Totally fascinating, thanks for this James.[/tab]
Right on both counts.
It is interesting to me how inventive some humans can be while still so devastatingly blinded.
Well done, James. =D>
This thread is obviously interesting.
More on #2, which I’ve been thinking about too much:
[tab]A few additional small insights into how it works:
- Each person is affected by the swap.
- Each person is shorter in the 13 person case than in the 12 person case.
- If you trace who ‘gives’ pieces of themselves to who, you will find that there is a chain of A->B, B->C, C->D etc. through every person (start in the lower left, you will end with the 2nd from the left along the top row in the 13 case).
I think a few modifications to this gif might make it clearer what’s happening:
- if the transition were done by moving the whole top half of the image to the right, as though it were wrapped around a cylinder.
- if the people were replaced with solid blocks or lines.
- if different people were different colors, so that you could see the break points more easily.
Super fascinating.[/tab]
Learned of this one recently, and it’s related to a problem already discussed ad nauseam in this thread:
[tab]
I’m pretty certain there is something missing in this one and substantially different than the previous one like it.
There is no limit to the number of possible colors. Everyone could have a different color than everyone else.[/tab]
A hint, responsive to James
[tab]The Master’s reassurance that the problem is not impossible for any true logician constrains the possibilities. If the problem would be impossible to solve with one possible configuration of colors, that configuration is excluded[/tab]
A hint-like clarification, not necessary but constrains the answer space:
[tab]The problem doesn’t have a specific answer, only a general one. We can’t say how many logicians there are, but we can say a lot about minimums and how the numbers affect when the logicians leave.[/tab]
[tab]The only way that this problem can be solved is by assuming that the visual field provides the constraint for the group of colors involved. I can imagine this as if I am one of the logicians and I see that around me all of the colors appear more than once. Therefore, the color of my headband has to be the same as one of the colors I can see. Otherwise the problem is unsolvable since you wouldn’t have a closed group of colors, and the options to chose from are infinite.[/tab]
Alright, someone take it from here. I’m a little busy
Nope:[tab]We know that there must be at least three band colors merely because of the word “many”. The problem is that there are any number of variety of potential colors. If there was only two other logicians, your band could be one of 100 other colors. You might not even know the name of the color. And it doesn’t matter what you see other than to let you know that if there were only two others, you could know that your color is different than theirs. Any more than 3 members and you cannot know that your color is any different.

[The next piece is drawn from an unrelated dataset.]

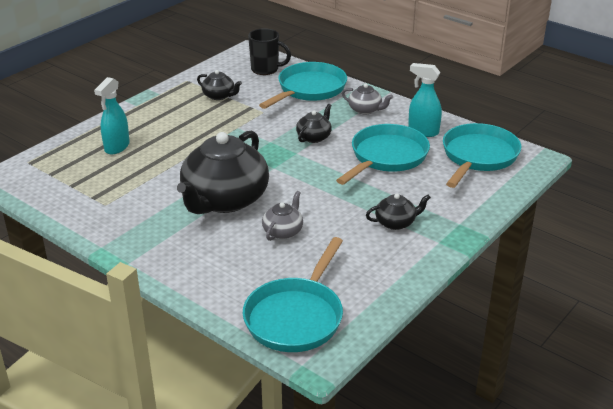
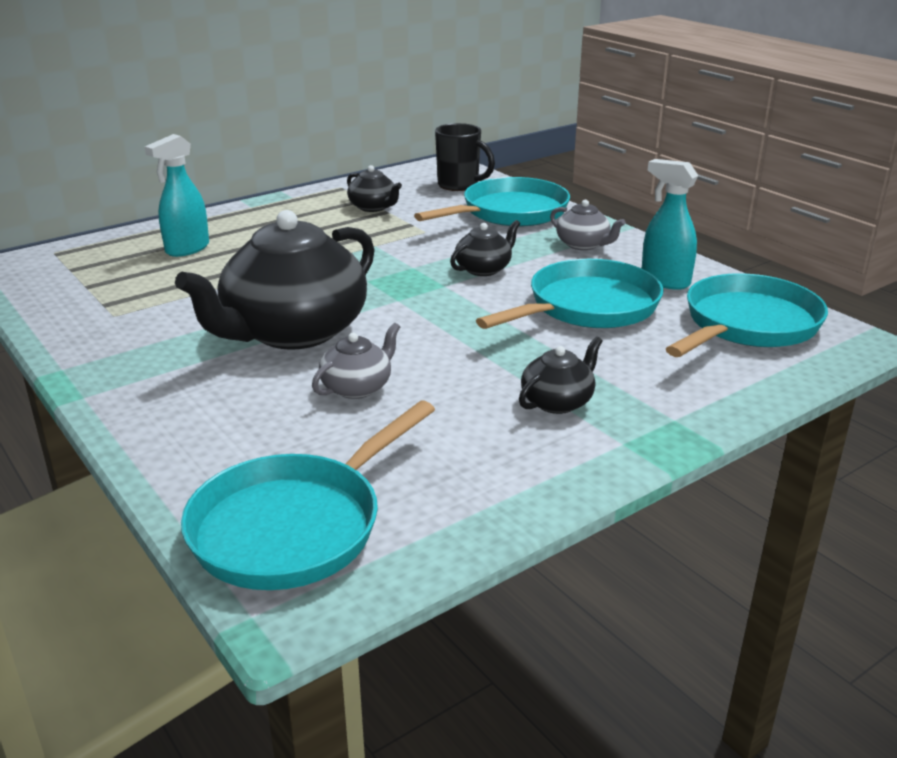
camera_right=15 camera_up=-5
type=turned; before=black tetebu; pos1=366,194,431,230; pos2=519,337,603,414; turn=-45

A logician cannot deduce a color that he perhaps has never even seen before.[/tab]
[tab]You are showing your feminine thinking. In logic puzzles you have to think in terms of what is certainly true, not what might be true, even if almost certain. The fact that all of the others were duplicated doesn’t allow for you to conclude that your color is duplicated.[/tab]
Phoneutria is on the right track.
[tab]In the terms of the problem, we are told that it is not impossible. So any assumption that would lead to an impossibility is false.
One can progress from there: If X leads to an impossibility, we know ~X. What can we conclude from ~X?
If assuming that my headband can be any imaginable color makes the problem impossible, then my headband cannot be any imaginable color. The set of possible answers is constrained.[/tab]
I don’t know what “feminine thinking” means (thinking-while-a-woman?), but whatever it is, it’s working.